■ **Your task**
A faithful transcription of all lines below is the expected answer.

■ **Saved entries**
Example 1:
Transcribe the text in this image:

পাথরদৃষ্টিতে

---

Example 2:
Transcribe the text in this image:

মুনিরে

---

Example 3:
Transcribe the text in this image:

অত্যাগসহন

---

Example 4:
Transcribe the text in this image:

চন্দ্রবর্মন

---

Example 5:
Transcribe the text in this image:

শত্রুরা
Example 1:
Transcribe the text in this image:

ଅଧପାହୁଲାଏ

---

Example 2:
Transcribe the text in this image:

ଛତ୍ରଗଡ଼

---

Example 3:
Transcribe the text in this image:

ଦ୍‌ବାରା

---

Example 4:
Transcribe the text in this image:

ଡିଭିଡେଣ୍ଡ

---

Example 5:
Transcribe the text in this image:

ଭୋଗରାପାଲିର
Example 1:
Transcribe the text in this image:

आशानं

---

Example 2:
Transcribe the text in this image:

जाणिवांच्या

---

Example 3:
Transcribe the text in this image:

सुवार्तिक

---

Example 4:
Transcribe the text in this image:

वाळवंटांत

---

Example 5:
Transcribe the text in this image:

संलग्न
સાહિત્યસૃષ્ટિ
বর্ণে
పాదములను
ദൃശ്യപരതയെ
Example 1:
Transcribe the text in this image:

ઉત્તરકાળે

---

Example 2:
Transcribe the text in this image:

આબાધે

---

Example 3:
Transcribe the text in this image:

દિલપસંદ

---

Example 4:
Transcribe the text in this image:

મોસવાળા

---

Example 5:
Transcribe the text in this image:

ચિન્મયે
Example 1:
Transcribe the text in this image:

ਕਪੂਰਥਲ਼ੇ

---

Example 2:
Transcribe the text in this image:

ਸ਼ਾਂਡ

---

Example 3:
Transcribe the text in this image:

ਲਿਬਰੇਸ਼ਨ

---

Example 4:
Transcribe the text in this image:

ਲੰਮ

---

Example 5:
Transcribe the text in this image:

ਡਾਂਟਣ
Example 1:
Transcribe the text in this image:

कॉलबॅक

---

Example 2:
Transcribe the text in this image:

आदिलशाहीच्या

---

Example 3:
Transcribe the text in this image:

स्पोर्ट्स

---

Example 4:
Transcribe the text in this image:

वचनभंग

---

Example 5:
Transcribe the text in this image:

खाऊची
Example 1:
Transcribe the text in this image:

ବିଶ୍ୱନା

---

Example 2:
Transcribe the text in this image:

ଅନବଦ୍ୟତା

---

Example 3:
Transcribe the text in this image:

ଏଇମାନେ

■ **Result of the task**
Example 1:
Transcribe the text in this image:

পাথরদৃষ্টিতে

---

Example 2:
Transcribe the text in this image:

মুনিরে

---

Example 3:
Transcribe the text in this image:

অত্যাগসহন

---

Example 4:
Transcribe the text in this image:

চন্দ্রবর্মন

---

Example 5:
Transcribe the text in this image:

শত্রুরা
Example 1:
Transcribe the text in this image:

ଅଧପାହୁଲାଏ

---

Example 2:
Transcribe the text in this image:

ଛତ୍ରଗଡ଼

---

Example 3:
Transcribe the text in this image:

ଦ୍‌ବାରା

---

Example 4:
Transcribe the text in this image:

ଡିଭିଡେଣ୍ଡ

---

Example 5:
Transcribe the text in this image:

ଭୋଗରାପାଲିର
Example 1:
Transcribe the text in this image:

आशानं

---

Example 2:
Transcribe the text in this image:

जाणिवांच्या

---

Example 3:
Transcribe the text in this image:

सुवार्तिक

---

Example 4:
Transcribe the text in this image:

वाळवंटांत

---

Example 5:
Transcribe the text in this image:

संलग्न
સાહિત્યસૃષ્ટિ
বর্ণে
పాదములను
ദൃശ്യപരതയെ
Example 1:
Transcribe the text in this image:

ઉત્તરકાળે

---

Example 2:
Transcribe the text in this image:

આબાધે

---

Example 3:
Transcribe the text in this image:

દિલપસંદ

---

Example 4:
Transcribe the text in this image:

મોસવાળા

---

Example 5:
Transcribe the text in this image:

ચિન્મયે
Example 1:
Transcribe the text in this image:

ਕਪੂਰਥਲ਼ੇ

---

Example 2:
Transcribe the text in this image:

ਸ਼ਾਂਡ

---

Example 3:
Transcribe the text in this image:

ਲਿਬਰੇਸ਼ਨ

---

Example 4:
Transcribe the text in this image:

ਲੰਮ

---

Example 5:
Transcribe the text in this image:

ਡਾਂਟਣ
Example 1:
Transcribe the text in this image:

कॉलबॅक

---

Example 2:
Transcribe the text in this image:

आदिलशाहीच्या

---

Example 3:
Transcribe the text in this image:

स्पोर्ट्स

---

Example 4:
Transcribe the text in this image:

वचनभंग

---

Example 5:
Transcribe the text in this image:

खाऊची
Example 1:
Transcribe the text in this image:

ବିଶ୍ୱନା

---

Example 2:
Transcribe the text in this image:

ଅନବଦ୍ୟତା

---

Example 3:
Transcribe the text in this image:

ଏଇମାନେ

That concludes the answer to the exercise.